Lines from a collection:
____________
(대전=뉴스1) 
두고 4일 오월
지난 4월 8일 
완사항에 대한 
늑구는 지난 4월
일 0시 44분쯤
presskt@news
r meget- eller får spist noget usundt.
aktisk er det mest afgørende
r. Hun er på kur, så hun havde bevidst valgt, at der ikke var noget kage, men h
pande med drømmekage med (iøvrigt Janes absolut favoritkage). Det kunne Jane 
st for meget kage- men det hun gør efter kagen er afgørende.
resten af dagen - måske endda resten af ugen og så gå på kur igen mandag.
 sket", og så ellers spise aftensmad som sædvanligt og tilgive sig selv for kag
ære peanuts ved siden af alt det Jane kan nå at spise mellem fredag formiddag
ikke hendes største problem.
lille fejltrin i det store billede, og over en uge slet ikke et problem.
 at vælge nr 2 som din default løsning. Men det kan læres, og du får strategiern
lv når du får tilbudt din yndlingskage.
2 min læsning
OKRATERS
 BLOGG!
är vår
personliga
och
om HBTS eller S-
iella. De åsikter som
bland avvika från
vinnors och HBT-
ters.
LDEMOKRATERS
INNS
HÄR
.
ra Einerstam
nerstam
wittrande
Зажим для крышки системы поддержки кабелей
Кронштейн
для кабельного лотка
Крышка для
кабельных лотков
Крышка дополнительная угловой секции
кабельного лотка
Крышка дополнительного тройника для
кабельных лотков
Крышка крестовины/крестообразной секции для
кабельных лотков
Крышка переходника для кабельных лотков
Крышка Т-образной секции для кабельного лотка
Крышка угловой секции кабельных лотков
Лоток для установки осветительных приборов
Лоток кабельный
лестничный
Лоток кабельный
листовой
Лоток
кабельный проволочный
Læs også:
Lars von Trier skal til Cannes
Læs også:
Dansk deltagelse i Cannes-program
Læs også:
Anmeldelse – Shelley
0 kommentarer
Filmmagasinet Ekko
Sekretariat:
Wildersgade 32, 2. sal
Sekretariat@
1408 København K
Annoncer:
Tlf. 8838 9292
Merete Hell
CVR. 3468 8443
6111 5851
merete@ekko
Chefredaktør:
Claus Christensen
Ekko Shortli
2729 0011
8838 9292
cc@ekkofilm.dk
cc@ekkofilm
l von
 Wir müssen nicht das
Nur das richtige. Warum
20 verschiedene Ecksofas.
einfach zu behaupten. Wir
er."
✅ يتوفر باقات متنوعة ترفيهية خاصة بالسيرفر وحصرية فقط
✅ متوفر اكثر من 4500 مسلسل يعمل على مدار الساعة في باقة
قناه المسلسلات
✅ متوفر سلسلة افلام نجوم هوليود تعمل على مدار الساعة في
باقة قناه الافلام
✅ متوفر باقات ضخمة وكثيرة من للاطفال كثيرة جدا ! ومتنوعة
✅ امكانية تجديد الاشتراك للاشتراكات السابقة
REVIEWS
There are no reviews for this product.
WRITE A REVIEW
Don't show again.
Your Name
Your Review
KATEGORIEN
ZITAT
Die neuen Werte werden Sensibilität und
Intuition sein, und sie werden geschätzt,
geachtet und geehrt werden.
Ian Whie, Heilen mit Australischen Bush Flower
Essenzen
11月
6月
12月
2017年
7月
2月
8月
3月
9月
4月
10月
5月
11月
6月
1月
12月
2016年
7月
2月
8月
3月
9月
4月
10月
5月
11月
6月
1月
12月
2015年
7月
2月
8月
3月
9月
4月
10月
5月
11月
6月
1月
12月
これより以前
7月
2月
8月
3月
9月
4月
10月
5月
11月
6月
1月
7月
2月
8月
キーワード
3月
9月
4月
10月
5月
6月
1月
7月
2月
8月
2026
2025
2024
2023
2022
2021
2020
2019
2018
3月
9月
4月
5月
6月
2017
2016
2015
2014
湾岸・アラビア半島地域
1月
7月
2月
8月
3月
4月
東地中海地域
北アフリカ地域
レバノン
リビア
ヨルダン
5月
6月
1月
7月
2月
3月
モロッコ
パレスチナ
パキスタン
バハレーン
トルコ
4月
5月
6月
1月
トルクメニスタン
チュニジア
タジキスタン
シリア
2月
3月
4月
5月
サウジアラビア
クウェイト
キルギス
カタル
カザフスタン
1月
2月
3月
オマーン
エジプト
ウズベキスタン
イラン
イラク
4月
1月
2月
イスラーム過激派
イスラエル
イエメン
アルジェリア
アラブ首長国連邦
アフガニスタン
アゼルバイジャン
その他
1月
____________
**WORK TO COMPLETE:**
Reproduce every one of the lines above verbatim, keeping them in their original order.

**REPLY TO THE EXERCISE:**
(대전=뉴스1) 
두고 4일 오월
지난 4월 8일 
완사항에 대한 
늑구는 지난 4월
일 0시 44분쯤
presskt@news
r meget- eller får spist noget usundt.
aktisk er det mest afgørende
r. Hun er på kur, så hun havde bevidst valgt, at der ikke var noget kage, men h
pande med drømmekage med (iøvrigt Janes absolut favoritkage). Det kunne Jane 
st for meget kage- men det hun gør efter kagen er afgørende.
resten af dagen - måske endda resten af ugen og så gå på kur igen mandag.
 sket", og så ellers spise aftensmad som sædvanligt og tilgive sig selv for kag
ære peanuts ved siden af alt det Jane kan nå at spise mellem fredag formiddag
ikke hendes største problem.
lille fejltrin i det store billede, og over en uge slet ikke et problem.
 at vælge nr 2 som din default løsning. Men det kan læres, og du får strategiern
lv når du får tilbudt din yndlingskage.
2 min læsning
OKRATERS
 BLOGG!
är vår
personliga
och
om HBTS eller S-
iella. De åsikter som
bland avvika från
vinnors och HBT-
ters.
LDEMOKRATERS
INNS
HÄR
.
ra Einerstam
nerstam
wittrande
Зажим для крышки системы поддержки кабелей
Кронштейн
для кабельного лотка
Крышка для
кабельных лотков
Крышка дополнительная угловой секции
кабельного лотка
Крышка дополнительного тройника для
кабельных лотков
Крышка крестовины/крестообразной секции для
кабельных лотков
Крышка переходника для кабельных лотков
Крышка Т-образной секции для кабельного лотка
Крышка угловой секции кабельных лотков
Лоток для установки осветительных приборов
Лоток кабельный
лестничный
Лоток кабельный
листовой
Лоток
кабельный проволочный
Læs også:
Lars von Trier skal til Cannes
Læs også:
Dansk deltagelse i Cannes-program
Læs også:
Anmeldelse – Shelley
0 kommentarer
Filmmagasinet Ekko
Sekretariat:
Wildersgade 32, 2. sal
Sekretariat@
1408 København K
Annoncer:
Tlf. 8838 9292
Merete Hell
CVR. 3468 8443
6111 5851
merete@ekko
Chefredaktør:
Claus Christensen
Ekko Shortli
2729 0011
8838 9292
cc@ekkofilm.dk
cc@ekkofilm
l von
 Wir müssen nicht das
Nur das richtige. Warum
20 verschiedene Ecksofas.
einfach zu behaupten. Wir
er."
✅ يتوفر باقات متنوعة ترفيهية خاصة بالسيرفر وحصرية فقط
✅ متوفر اكثر من 4500 مسلسل يعمل على مدار الساعة في باقة
قناه المسلسلات
✅ متوفر سلسلة افلام نجوم هوليود تعمل على مدار الساعة في
باقة قناه الافلام
✅ متوفر باقات ضخمة وكثيرة من للاطفال كثيرة جدا ! ومتنوعة
✅ امكانية تجديد الاشتراك للاشتراكات السابقة
REVIEWS
There are no reviews for this product.
WRITE A REVIEW
Don't show again.
Your Name
Your Review
KATEGORIEN
ZITAT
Die neuen Werte werden Sensibilität und
Intuition sein, und sie werden geschätzt,
geachtet und geehrt werden.
Ian Whie, Heilen mit Australischen Bush Flower
Essenzen
11月
6月
12月
2017年
7月
2月
8月
3月
9月
4月
10月
5月
11月
6月
1月
12月
2016年
7月
2月
8月
3月
9月
4月
10月
5月
11月
6月
1月
12月
2015年
7月
2月
8月
3月
9月
4月
10月
5月
11月
6月
1月
12月
これより以前
7月
2月
8月
3月
9月
4月
10月
5月
11月
6月
1月
7月
2月
8月
キーワード
3月
9月
4月
10月
5月
6月
1月
7月
2月
8月
2026
2025
2024
2023
2022
2021
2020
2019
2018
3月
9月
4月
5月
6月
2017
2016
2015
2014
湾岸・アラビア半島地域
1月
7月
2月
8月
3月
4月
東地中海地域
北アフリカ地域
レバノン
リビア
ヨルダン
5月
6月
1月
7月
2月
3月
モロッコ
パレスチナ
パキスタン
バハレーン
トルコ
4月
5月
6月
1月
トルクメニスタン
チュニジア
タジキスタン
シリア
2月
3月
4月
5月
サウジアラビア
クウェイト
キルギス
カタル
カザフスタン
1月
2月
3月
オマーン
エジプト
ウズベキスタン
イラン
イラク
4月
1月
2月
イスラーム過激派
イスラエル
イエメン
アルジェリア
アラブ首長国連邦
アフガニスタン
アゼルバイジャン
その他
1月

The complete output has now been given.